START Material to process

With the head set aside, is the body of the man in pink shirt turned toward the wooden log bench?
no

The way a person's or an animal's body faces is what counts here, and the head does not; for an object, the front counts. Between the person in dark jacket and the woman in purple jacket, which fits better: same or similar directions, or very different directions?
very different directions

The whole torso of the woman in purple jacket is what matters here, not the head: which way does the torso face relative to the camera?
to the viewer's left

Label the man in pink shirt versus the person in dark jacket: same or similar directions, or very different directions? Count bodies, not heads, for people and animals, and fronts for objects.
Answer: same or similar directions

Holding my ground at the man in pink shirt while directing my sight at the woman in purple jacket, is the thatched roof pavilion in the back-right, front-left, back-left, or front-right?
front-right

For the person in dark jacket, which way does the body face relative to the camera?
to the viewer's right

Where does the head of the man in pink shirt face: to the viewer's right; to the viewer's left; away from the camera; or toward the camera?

END Material to process

* Aim of the exercise: Turn the listing above into a numbered list, with the blank lines dropped.

* Task solution:
1. With the head set aside, is the body of the man in pink shirt turned toward the wooden log bench?
2. no
3. The way a person's or an animal's body faces is what counts here, and the head does not; for an object, the front counts. Between the person in dark jacket and the woman in purple jacket, which fits better: same or similar directions, or very different directions?
4. very different directions
5. The whole torso of the woman in purple jacket is what matters here, not the head: which way does the torso face relative to the camera?
6. to the viewer's left
7. Label the man in pink shirt versus the person in dark jacket: same or similar directions, or very different directions? Count bodies, not heads, for people and animals, and fronts for objects.
8. Answer: same or similar directions
9. Holding my ground at the man in pink shirt while directing my sight at the woman in purple jacket, is the thatched roof pavilion in the back-right, front-left, back-left, or front-right?
10. front-right
11. For the person in dark jacket, which way does the body face relative to the camera?
12. to the viewer's right
13. Where does the head of the man in pink shirt face: to the viewer's right; to the viewer's left; away from the camera; or toward the camera?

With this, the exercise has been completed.